Митяю снился мёд. Будто вовсе он не Митяй, а медведь. Сидит себе на дереве и черпает лапой. От каждого глотка силы растут, и сам он огромный, как Святогор. Тепло ему, ветер цветочный с полей, пчёлы кусают, но не больно. Щекочут его пчёлы, и смеётся он так, что листы на осинах дрожат.

Дежнёву приснился другой сон. Опять пришёл к нему Пичвучин. Снег лежит белый, просторный. Бежит Пичвучин, падает, проваливается.

— Ты куда торопишься? — спрашивает Семён.

— К тебе.

— А чего ко мне-то?

— Как чего! Плохо тебе. Ты меня спас от рыбы, и я тебя спасу.

— Спасибо, Пичвучин. Только ведь спасать меня от чего. Голодно — это да. Да разве сможешь ты накормить такую братию?

— Накормить я вас накормлю, да не об этом речь. Посмотри на своих казаков.

Глянул Семён, а казаки под снегом. Бороды у них ледяные, глаза — стеклянные. Замерзают.

Проснулся Дежнёв. Вскочил. И правда, под снегом казаки, ни один не шевелится. Давай тормошить их.

Противились, молили не трогать, грозили, а когда поднял всех, благодарили бога.

— А ведь не наш бог спас наши души, — сказал им Семён. — Пичвучин во сне явился мне. Говорит, замерзают твои казаки. Я проснулся и диву даюсь — не обманул крошка Пичвучин, лежите вы под снегом, ни ногой, ни рукой.

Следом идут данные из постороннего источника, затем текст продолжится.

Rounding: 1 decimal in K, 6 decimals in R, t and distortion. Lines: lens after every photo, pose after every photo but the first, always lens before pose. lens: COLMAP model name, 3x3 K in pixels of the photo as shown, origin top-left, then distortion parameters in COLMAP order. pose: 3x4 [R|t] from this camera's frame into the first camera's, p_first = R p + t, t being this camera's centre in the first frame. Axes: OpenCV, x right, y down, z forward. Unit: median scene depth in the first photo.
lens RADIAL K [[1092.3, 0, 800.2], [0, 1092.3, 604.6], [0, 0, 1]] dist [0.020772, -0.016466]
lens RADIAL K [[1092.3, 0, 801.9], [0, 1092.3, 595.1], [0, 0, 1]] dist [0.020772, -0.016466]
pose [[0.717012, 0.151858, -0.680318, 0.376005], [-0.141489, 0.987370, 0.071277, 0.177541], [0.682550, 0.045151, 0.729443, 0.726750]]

Фома Пермяк серьёзно сказал:

— Ну, как увидишь ещё Пичвучина, скажи ему за нас спасибо. Сердце, видать, у него доброе.

Пошли было в путь, и вдруг — медведь. На людей прёт.

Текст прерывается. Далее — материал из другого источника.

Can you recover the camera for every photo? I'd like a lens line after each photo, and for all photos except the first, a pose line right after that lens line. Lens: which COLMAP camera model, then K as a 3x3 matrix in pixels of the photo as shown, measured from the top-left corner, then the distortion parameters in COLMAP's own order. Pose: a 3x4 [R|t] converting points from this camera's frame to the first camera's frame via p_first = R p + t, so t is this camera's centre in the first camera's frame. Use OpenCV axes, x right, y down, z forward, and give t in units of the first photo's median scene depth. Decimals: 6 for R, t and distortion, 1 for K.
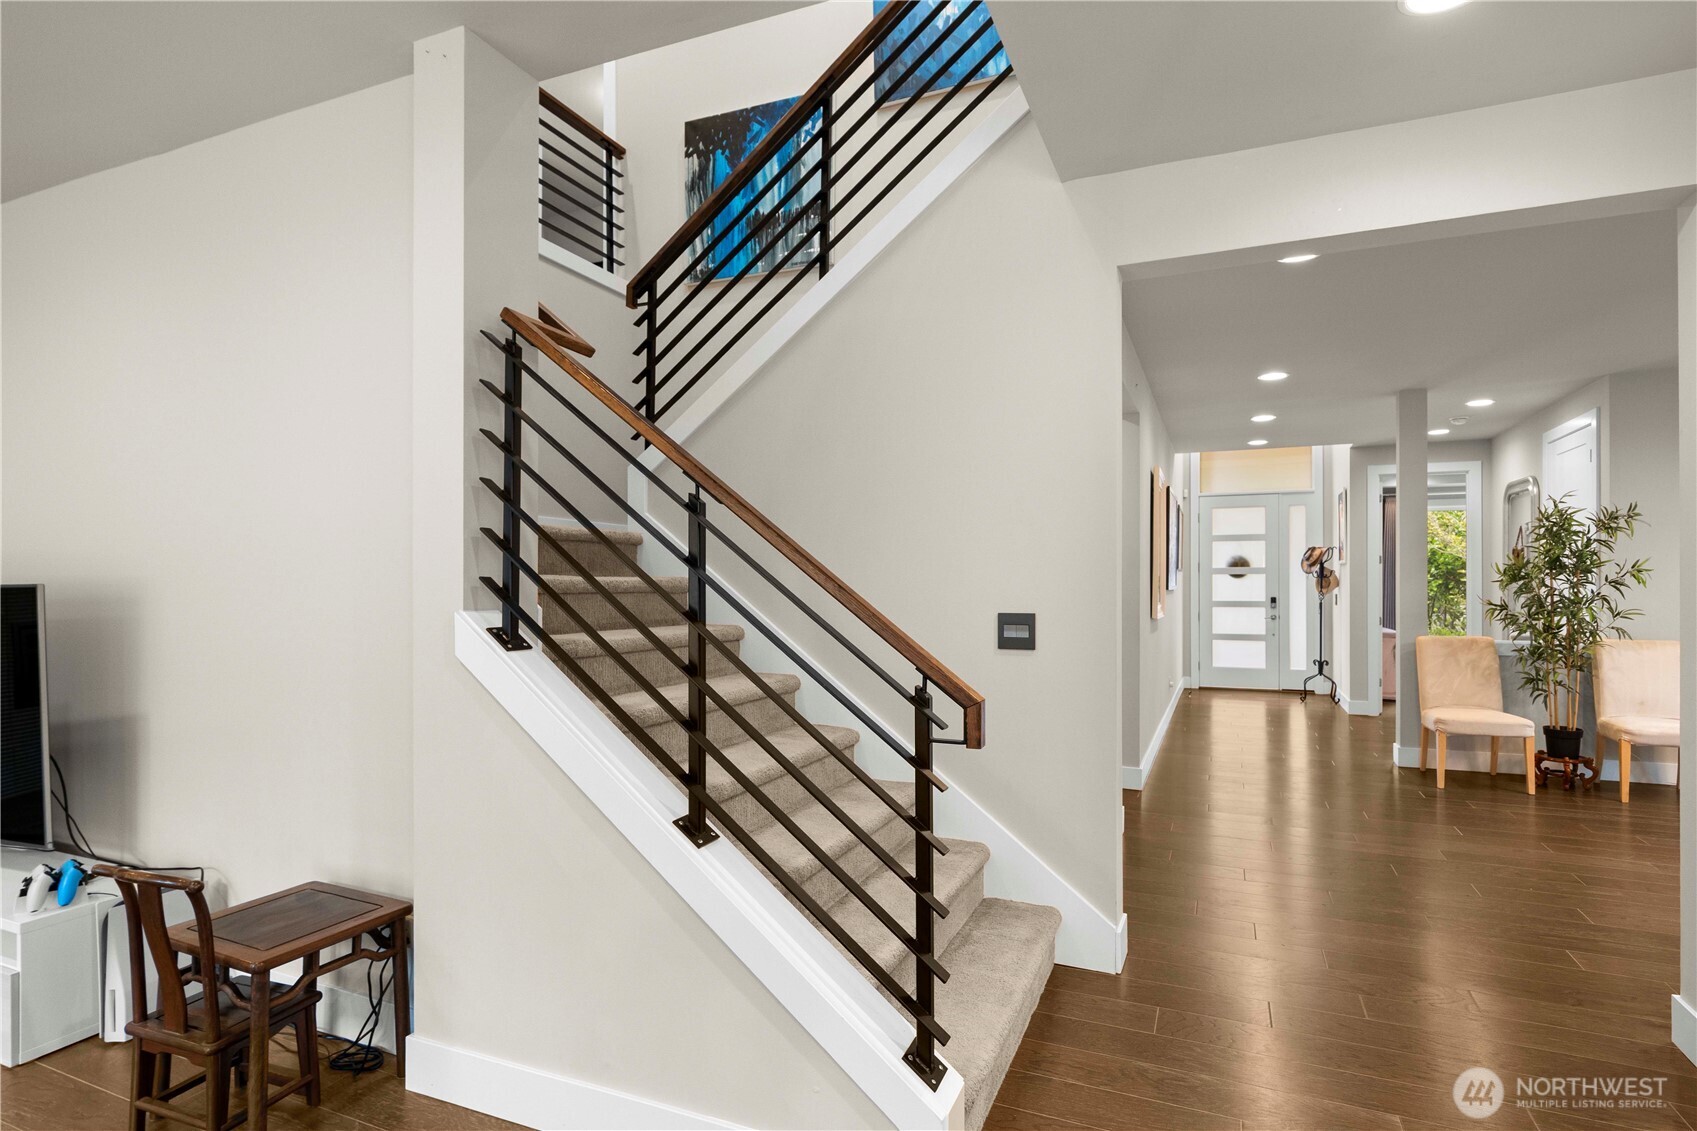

— Семён! — закричали казаки. — Стреляй, пока не ушёл.

Дежнёв — пистоль из-за пояса, бахнул. Медведь заревел, на дыбы, махнул лапой — Пятко Неронов кувырком и — бездыханно. А медведь на Семёна, да заслонил его Митяй. Обнялись они с медведем и стояли долго, только похрустывали кости. Слабеть стал Митяй, а казаки вокруг недвижимо, словно зачаровали их. Думали, конец Митяю. А медведь заревел вдруг и осел. Митяй на него, без силы. Темно в голове, а рукам горячо.

Подбежали казаки, очнувшись: готов медведь. Всадил ему Митяй в сердце нож. И Дежнёв не промазал — в левый глаз пуля вошла.

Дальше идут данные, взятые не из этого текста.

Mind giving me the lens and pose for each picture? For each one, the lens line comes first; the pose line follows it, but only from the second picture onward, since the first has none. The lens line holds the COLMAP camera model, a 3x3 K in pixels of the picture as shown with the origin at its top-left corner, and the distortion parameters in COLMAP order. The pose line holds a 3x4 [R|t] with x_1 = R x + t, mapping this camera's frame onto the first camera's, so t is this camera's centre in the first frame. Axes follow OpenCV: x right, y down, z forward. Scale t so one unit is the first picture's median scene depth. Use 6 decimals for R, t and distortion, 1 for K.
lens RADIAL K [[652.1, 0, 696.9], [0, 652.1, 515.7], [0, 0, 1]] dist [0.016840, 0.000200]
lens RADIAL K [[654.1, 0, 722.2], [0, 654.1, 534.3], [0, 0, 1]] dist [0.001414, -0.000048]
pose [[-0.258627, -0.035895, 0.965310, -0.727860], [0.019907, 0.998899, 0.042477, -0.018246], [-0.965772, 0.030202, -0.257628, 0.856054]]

Пока обдирали шкуру, пока отхаживали Митяя, запылал костёр. Медведь сломал Митяю три ребра, а Митяй спас казаков от голодной смерти.

Пятко Неронова никто не пожалел, но Дежнёв велел схоронить мужика по-христиански. Яму долбили, молитвы читали. Поставили крест. Осиновый крест. Больше-то не из чего было сделать.

Митяя везли на нартах. Никто не роптал, что тяжёл больно паря. Хороша была медвежатина, жирна, сила от неё закопошилась в руках, побежали ноги резвей.